The kiwi was trading at 50.77 British pence at 8am in Wellington from 51.62 at 5pm yesterday after Irish Prime Minister Leo Varadkar said a Brexit deal was possible after he met with British Prime Minister Boris Johnson.
“On the timeline question, I think it is possible for us to come to an agreement, to have a treaty agreed to allow the UK to leave the EU in an orderly fashion and to have that done by the end of October. But there is many a slip between cup and lip and lots of things that are not in my control,” he said according to the Financial Times.
“Sterling soared as PM Johnson and his Irish counterpart Varadkar announced that they could see a pathway to a possible deal,” said ANZ FX/rates strategist Sandeep Parekh. The two leaders published a joint communique that said they held a “detailed and constructive discussion” and they both agreed that "a deal is in everyone’s interest.”
The kiwi also held its gains against the greenback on some positive sentiment around the US-China trade talks as high-level meetings kicked off in Washington.
The kiwi was trading at 63.14 US cents, unchanged from 5pm yesterday. The trade-weighted index was at 70.37 from 70.43.
Markets are closely focused on any headlines out of the trade talks. Optimism was buoyed after Bloomberg reported the White House is looking at rolling out a previously agreed currency pact with China as part of an early deal that could also see a tariff increase next week suspended, according to people familiar with the discussions.
Sentiment also got a lift when Trump announced the meeting with Chinese Vice Premier Liu He Friday - although he also tweeted “Big day of negotiations with China.
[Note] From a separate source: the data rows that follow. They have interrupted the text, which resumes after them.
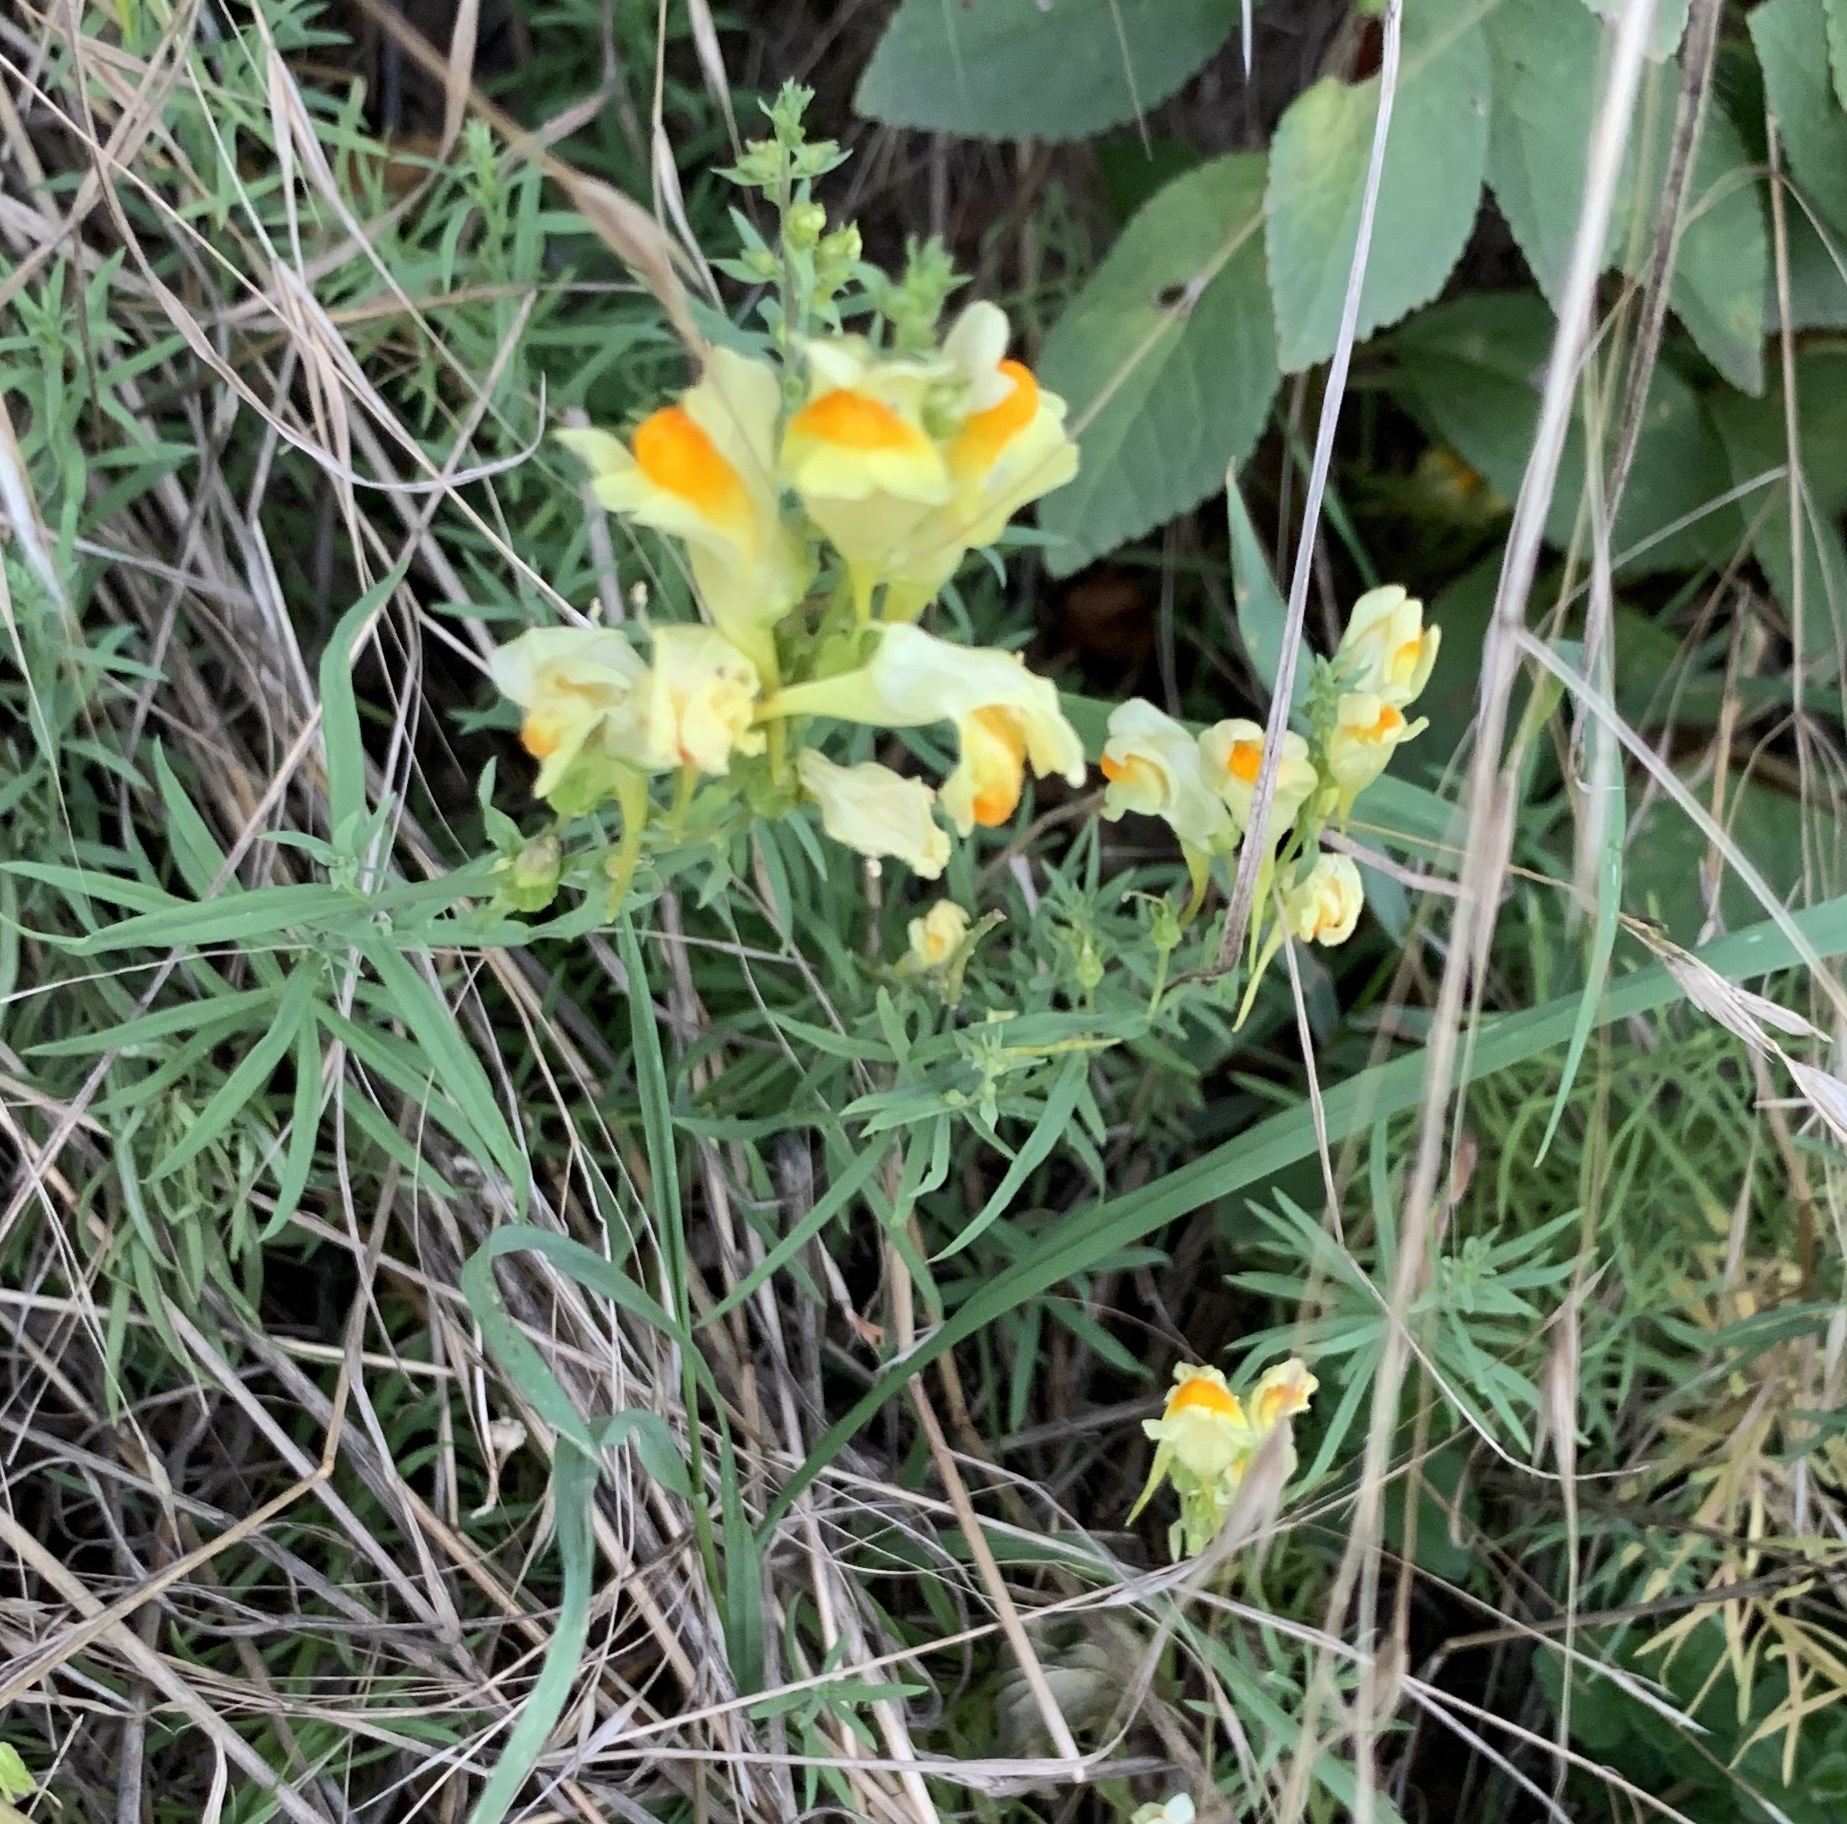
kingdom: Plantae
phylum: Tracheophyta
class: Magnoliopsida
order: Lamiales
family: Plantaginaceae
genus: Linaria
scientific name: Linaria vulgaris
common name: Butter and eggs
They want to make a deal, but do I?”
The talks, led by Liu and US Trade Representative Robert Lighthizer, are conducted behind closed doors with limited transparency and only rare public briefings, according to the Wall Street Journal. The China side alone numbered about 50 officials.
The New Zealand dollar was also helped when the greenback dipped on tepid US inflation data. The Consumer Price Index for All Urban Consumers was unchanged in September on a seasonally adjusted basis after rising 0.1 percent in August, the US Bureau of Labor Statistics reported. Over the past 12 months, the all items index increased 1.7 percent before seasonal adjustment.
“The data was slightly weaker than expected and supports calls for the Federal Reserve to cut rates further,” said ANZ Bank FX/rates strategist Sandeep Parekh.
The New Zealand dollar was trading at 93.38 Australian cents from 93.55, 68.16 yen from 67.85, at 57.38 euro cents from 57.45 and at 4.4954 Chinese yuan from 4.4914.